(Instruction) Please output the listing below as a JSON list of strings, one string per line, with blank lines left out.

— start of Supplied information —

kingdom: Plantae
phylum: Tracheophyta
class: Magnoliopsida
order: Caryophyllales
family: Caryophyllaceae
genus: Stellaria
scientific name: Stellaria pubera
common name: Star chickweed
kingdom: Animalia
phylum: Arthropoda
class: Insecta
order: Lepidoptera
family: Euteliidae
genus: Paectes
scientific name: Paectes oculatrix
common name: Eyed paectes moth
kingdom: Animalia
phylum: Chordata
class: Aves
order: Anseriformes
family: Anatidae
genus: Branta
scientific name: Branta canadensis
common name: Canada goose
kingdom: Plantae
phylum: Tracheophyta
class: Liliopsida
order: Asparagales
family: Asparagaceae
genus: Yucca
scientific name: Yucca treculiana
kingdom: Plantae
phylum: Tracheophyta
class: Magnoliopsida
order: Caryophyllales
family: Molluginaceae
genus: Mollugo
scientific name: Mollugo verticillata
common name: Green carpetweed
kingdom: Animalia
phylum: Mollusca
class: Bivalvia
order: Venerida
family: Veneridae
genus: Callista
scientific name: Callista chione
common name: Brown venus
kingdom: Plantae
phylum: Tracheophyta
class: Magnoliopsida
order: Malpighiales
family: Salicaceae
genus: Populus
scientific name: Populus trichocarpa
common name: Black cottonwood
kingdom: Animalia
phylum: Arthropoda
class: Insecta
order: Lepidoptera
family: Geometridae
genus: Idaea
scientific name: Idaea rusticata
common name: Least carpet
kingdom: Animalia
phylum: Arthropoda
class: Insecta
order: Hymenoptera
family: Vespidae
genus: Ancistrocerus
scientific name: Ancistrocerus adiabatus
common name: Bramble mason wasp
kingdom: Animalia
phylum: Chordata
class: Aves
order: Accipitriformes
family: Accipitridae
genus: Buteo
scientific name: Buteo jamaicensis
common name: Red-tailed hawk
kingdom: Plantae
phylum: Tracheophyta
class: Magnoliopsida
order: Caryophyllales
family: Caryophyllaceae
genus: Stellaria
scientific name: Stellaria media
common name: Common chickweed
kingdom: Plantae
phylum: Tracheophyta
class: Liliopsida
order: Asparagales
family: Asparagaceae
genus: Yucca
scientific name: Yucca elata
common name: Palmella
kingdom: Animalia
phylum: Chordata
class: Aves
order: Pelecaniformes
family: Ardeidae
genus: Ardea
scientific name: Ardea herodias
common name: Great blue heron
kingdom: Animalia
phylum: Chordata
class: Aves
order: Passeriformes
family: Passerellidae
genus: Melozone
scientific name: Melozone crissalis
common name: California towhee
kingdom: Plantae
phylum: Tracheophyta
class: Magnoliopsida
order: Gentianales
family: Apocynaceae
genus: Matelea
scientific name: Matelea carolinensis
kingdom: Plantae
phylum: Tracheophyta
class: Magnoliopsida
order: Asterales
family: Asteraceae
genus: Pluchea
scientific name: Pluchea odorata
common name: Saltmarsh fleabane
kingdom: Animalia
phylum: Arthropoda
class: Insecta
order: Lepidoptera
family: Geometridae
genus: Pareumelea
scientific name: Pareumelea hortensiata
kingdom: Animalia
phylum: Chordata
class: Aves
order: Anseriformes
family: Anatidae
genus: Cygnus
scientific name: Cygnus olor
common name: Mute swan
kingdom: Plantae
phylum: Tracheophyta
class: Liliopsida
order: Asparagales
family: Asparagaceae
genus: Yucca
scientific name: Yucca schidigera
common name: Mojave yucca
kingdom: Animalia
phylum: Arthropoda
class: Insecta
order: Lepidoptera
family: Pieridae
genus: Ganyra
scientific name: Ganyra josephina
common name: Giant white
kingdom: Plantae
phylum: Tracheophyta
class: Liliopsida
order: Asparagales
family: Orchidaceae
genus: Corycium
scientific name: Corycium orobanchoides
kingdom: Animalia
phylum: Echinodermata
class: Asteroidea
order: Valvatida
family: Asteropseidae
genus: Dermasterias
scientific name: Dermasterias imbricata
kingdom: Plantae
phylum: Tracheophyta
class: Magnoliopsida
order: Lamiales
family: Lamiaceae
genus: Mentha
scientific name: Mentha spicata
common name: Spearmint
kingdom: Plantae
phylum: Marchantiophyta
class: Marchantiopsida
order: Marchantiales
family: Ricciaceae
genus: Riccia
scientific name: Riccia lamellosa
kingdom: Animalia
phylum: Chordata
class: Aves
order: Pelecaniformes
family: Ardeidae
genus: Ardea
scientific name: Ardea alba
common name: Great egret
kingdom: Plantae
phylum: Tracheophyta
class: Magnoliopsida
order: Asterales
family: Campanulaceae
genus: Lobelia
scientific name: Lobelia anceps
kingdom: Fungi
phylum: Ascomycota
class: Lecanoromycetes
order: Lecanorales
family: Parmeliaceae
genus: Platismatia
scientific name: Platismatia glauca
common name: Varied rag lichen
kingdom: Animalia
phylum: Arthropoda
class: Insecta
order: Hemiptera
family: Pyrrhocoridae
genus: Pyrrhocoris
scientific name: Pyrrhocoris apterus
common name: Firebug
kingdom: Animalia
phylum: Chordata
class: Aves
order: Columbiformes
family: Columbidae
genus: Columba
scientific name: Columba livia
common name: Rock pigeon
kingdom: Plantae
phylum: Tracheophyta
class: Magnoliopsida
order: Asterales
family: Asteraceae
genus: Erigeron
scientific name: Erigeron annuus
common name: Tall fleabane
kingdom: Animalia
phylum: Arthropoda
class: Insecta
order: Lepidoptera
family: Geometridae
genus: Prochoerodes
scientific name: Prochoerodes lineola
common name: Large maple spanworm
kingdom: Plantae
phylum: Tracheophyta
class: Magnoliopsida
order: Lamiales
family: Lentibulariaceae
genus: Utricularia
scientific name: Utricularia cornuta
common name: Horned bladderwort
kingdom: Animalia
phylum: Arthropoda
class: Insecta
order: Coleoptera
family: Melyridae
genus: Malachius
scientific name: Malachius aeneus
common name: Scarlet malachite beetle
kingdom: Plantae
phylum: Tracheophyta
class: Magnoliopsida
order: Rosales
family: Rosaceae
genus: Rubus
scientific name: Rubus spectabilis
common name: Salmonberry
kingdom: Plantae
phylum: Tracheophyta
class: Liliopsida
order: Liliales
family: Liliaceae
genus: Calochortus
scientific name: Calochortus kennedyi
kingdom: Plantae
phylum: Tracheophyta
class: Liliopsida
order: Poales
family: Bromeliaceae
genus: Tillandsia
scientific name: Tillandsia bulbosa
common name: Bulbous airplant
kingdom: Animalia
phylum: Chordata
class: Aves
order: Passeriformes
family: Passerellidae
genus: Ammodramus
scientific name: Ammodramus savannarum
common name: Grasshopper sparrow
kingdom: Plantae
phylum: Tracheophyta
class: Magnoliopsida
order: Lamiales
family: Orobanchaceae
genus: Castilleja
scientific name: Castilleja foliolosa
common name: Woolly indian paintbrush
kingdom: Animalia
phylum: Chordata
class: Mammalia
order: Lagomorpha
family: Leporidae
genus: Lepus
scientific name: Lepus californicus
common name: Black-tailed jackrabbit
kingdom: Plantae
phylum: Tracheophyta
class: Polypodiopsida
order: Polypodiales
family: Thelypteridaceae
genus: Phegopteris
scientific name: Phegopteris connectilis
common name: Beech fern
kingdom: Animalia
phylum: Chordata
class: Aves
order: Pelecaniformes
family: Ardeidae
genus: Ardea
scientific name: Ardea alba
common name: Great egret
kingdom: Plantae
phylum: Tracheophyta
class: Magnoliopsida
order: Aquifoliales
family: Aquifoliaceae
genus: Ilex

— end of Supplied information —

(Finished exercise)
[
  "kingdom: Plantae",
  "phylum: Tracheophyta",
  "class: Magnoliopsida",
  "order: Caryophyllales",
  "family: Caryophyllaceae",
  "genus: Stellaria",
  "scientific name: Stellaria pubera",
  "common name: Star chickweed",
  "kingdom: Animalia",
  "phylum: Arthropoda",
  "class: Insecta",
  "order: Lepidoptera",
  "family: Euteliidae",
  "genus: Paectes",
  "scientific name: Paectes oculatrix",
  "common name: Eyed paectes moth",
  "kingdom: Animalia",
  "phylum: Chordata",
  "class: Aves",
  "order: Anseriformes",
  "family: Anatidae",
  "genus: Branta",
  "scientific name: Branta canadensis",
  "common name: Canada goose",
  "kingdom: Plantae",
  "phylum: Tracheophyta",
  "class: Liliopsida",
  "order: Asparagales",
  "family: Asparagaceae",
  "genus: Yucca",
  "scientific name: Yucca treculiana",
  "kingdom: Plantae",
  "phylum: Tracheophyta",
  "class: Magnoliopsida",
  "order: Caryophyllales",
  "family: Molluginaceae",
  "genus: Mollugo",
  "scientific name: Mollugo verticillata",
  "common name: Green carpetweed",
  "kingdom: Animalia",
  "phylum: Mollusca",
  "class: Bivalvia",
  "order: Venerida",
  "family: Veneridae",
  "genus: Callista",
  "scientific name: Callista chione",
  "common name: Brown venus",
  "kingdom: Plantae",
  "phylum: Tracheophyta",
  "class: Magnoliopsida",
  "order: Malpighiales",
  "family: Salicaceae",
  "genus: Populus",
  "scientific name: Populus trichocarpa",
  "common name: Black cottonwood",
  "kingdom: Animalia",
  "phylum: Arthropoda",
  "class: Insecta",
  "order: Lepidoptera",
  "family: Geometridae",
  "genus: Idaea",
  "scientific name: Idaea rusticata",
  "common name: Least carpet",
  "kingdom: Animalia",
  "phylum: Arthropoda",
  "class: Insecta",
  "order: Hymenoptera",
  "family: Vespidae",
  "genus: Ancistrocerus",
  "scientific name: Ancistrocerus adiabatus",
  "common name: Bramble mason wasp",
  "kingdom: Animalia",
  "phylum: Chordata",
  "class: Aves",
  "order: Accipitriformes",
  "family: Accipitridae",
  "genus: Buteo",
  "scientific name: Buteo jamaicensis",
  "common name: Red-tailed hawk",
  "kingdom: Plantae",
  "phylum: Tracheophyta",
  "class: Magnoliopsida",
  "order: Caryophyllales",
  "family: Caryophyllaceae",
  "genus: Stellaria",
  "scientific name: Stellaria media",
  "common name: Common chickweed",
  "kingdom: Plantae",
  "phylum: Tracheophyta",
  "class: Liliopsida",
  "order: Asparagales",
  "family: Asparagaceae",
  "genus: Yucca",
  "scientific name: Yucca elata",
  "common name: Palmella",
  "kingdom: Animalia",
  "phylum: Chordata",
  "class: Aves",
  "order: Pelecaniformes",
  "family: Ardeidae",
  "genus: Ardea",
  "scientific name: Ardea herodias",
  "common name: Great blue heron",
  "kingdom: Animalia",
  "phylum: Chordata",
  "class: Aves",
  "order: Passeriformes",
  "family: Passerellidae",
  "genus: Melozone",
  "scientific name: Melozone crissalis",
  "common name: California towhee",
  "kingdom: Plantae",
  "phylum: Tracheophyta",
  "class: Magnoliopsida",
  "order: Gentianales",
  "family: Apocynaceae",
  "genus: Matelea",
  "scientific name: Matelea carolinensis",
  "kingdom: Plantae",
  "phylum: Tracheophyta",
  "class: Magnoliopsida",
  "order: Asterales",
  "family: Asteraceae",
  "genus: Pluchea",
  "scientific name: Pluchea odorata",
  "common name: Saltmarsh fleabane",
  "kingdom: Animalia",
  "phylum: Arthropoda",
  "class: Insecta",
  "order: Lepidoptera",
  "family: Geometridae",
  "genus: Pareumelea",
  "scientific name: Pareumelea hortensiata",
  "kingdom: Animalia",
  "phylum: Chordata",
  "class: Aves",
  "order: Anseriformes",
  "family: Anatidae",
  "genus: Cygnus",
  "scientific name: Cygnus olor",
  "common name: Mute swan",
  "kingdom: Plantae",
  "phylum: Tracheophyta",
  "class: Liliopsida",
  "order: Asparagales",
  "family: Asparagaceae",
  "genus: Yucca",
  "scientific name: Yucca schidigera",
  "common name: Mojave yucca",
  "kingdom: Animalia",
  "phylum: Arthropoda",
  "class: Insecta",
  "order: Lepidoptera",
  "family: Pieridae",
  "genus: Ganyra",
  "scientific name: Ganyra josephina",
  "common name: Giant white",
  "kingdom: Plantae",
  "phylum: Tracheophyta",
  "class: Liliopsida",
  "order: Asparagales",
  "family: Orchidaceae",
  "genus: Corycium",
  "scientific name: Corycium orobanchoides",
  "kingdom: Animalia",
  "phylum: Echinodermata",
  "class: Asteroidea",
  "order: Valvatida",
  "family: Asteropseidae",
  "genus: Dermasterias",
  "scientific name: Dermasterias imbricata",
  "kingdom: Plantae",
  "phylum: Tracheophyta",
  "class: Magnoliopsida",
  "order: Lamiales",
  "family: Lamiaceae",
  "genus: Mentha",
  "scientific name: Mentha spicata",
  "common name: Spearmint",
  "kingdom: Plantae",
  "phylum: Marchantiophyta",
  "class: Marchantiopsida",
  "order: Marchantiales",
  "family: Ricciaceae",
  "genus: Riccia",
  "scientific name: Riccia lamellosa",
  "kingdom: Animalia",
  "phylum: Chordata",
  "class: Aves",
  "order: Pelecaniformes",
  "family: Ardeidae",
  "genus: Ardea",
  "scientific name: Ardea alba",
  "common name: Great egret",
  "kingdom: Plantae",
  "phylum: Tracheophyta",
  "class: Magnoliopsida",
  "order: Asterales",
  "family: Campanulaceae",
  "genus: Lobelia",
  "scientific name: Lobelia anceps",
  "kingdom: Fungi",
  "phylum: Ascomycota",
  "class: Lecanoromycetes",
  "order: Lecanorales",
  "family: Parmeliaceae",
  "genus: Platismatia",
  "scientific name: Platismatia glauca",
  "common name: Varied rag lichen",
  "kingdom: Animalia",
  "phylum: Arthropoda",
  "class: Insecta",
  "order: Hemiptera",
  "family: Pyrrhocoridae",
  "genus: Pyrrhocoris",
  "scientific name: Pyrrhocoris apterus",
  "common name: Firebug",
  "kingdom: Animalia",
  "phylum: Chordata",
  "class: Aves",
  "order: Columbiformes",
  "family: Columbidae",
  "genus: Columba",
  "scientific name: Columba livia",
  "common name: Rock pigeon",
  "kingdom: Plantae",
  "phylum: Tracheophyta",
  "class: Magnoliopsida",
  "order: Asterales",
  "family: Asteraceae",
  "genus: Erigeron",
  "scientific name: Erigeron annuus",
  "common name: Tall fleabane",
  "kingdom: Animalia",
  "phylum: Arthropoda",
  "class: Insecta",
  "order: Lepidoptera",
  "family: Geometridae",
  "genus: Prochoerodes",
  "scientific name: Prochoerodes lineola",
  "common name: Large maple spanworm",
  "kingdom: Plantae",
  "phylum: Tracheophyta",
  "class: Magnoliopsida",
  "order: Lamiales",
  "family: Lentibulariaceae",
  "genus: Utricularia",
  "scientific name: Utricularia cornuta",
  "common name: Horned bladderwort",
  "kingdom: Animalia",
  "phylum: Arthropoda",
  "class: Insecta",
  "order: Coleoptera",
  "family: Melyridae",
  "genus: Malachius",
  "scientific name: Malachius aeneus",
  "common name: Scarlet malachite beetle",
  "kingdom: Plantae",
  "phylum: Tracheophyta",
  "class: Magnoliopsida",
  "order: Rosales",
  "family: Rosaceae",
  "genus: Rubus",
  "scientific name: Rubus spectabilis",
  "common name: Salmonberry",
  "kingdom: Plantae",
  "phylum: Tracheophyta",
  "class: Liliopsida",
  "order: Liliales",
  "family: Liliaceae",
  "genus: Calochortus",
  "scientific name: Calochortus kennedyi",
  "kingdom: Plantae",
  "phylum: Tracheophyta",
  "class: Liliopsida",
  "order: Poales",
  "family: Bromeliaceae",
  "genus: Tillandsia",
  "scientific name: Tillandsia bulbosa",
  "common name: Bulbous airplant",
  "kingdom: Animalia",
  "phylum: Chordata",
  "class: Aves",
  "order: Passeriformes",
  "family: Passerellidae",
  "genus: Ammodramus",
  "scientific name: Ammodramus savannarum",
  "common name: Grasshopper sparrow",
  "kingdom: Plantae",
  "phylum: Tracheophyta",
  "class: Magnoliopsida",
  "order: Lamiales",
  "family: Orobanchaceae",
  "genus: Castilleja",
  "scientific name: Castilleja foliolosa",
  "common name: Woolly indian paintbrush",
  "kingdom: Animalia",
  "phylum: Chordata",
  "class: Mammalia",
  "order: Lagomorpha",
  "family: Leporidae",
  "genus: Lepus",
  "scientific name: Lepus californicus",
  "common name: Black-tailed jackrabbit",
  "kingdom: Plantae",
  "phylum: Tracheophyta",
  "class: Polypodiopsida",
  "order: Polypodiales",
  "family: Thelypteridaceae",
  "genus: Phegopteris",
  "scientific name: Phegopteris connectilis",
  "common name: Beech fern",
  "kingdom: Animalia",
  "phylum: Chordata",
  "class: Aves",
  "order: Pelecaniformes",
  "family: Ardeidae",
  "genus: Ardea",
  "scientific name: Ardea alba",
  "common name: Great egret",
  "kingdom: Plantae",
  "phylum: Tracheophyta",
  "class: Magnoliopsida",
  "order: Aquifoliales",
  "family: Aquifoliaceae",
  "genus: Ilex"
]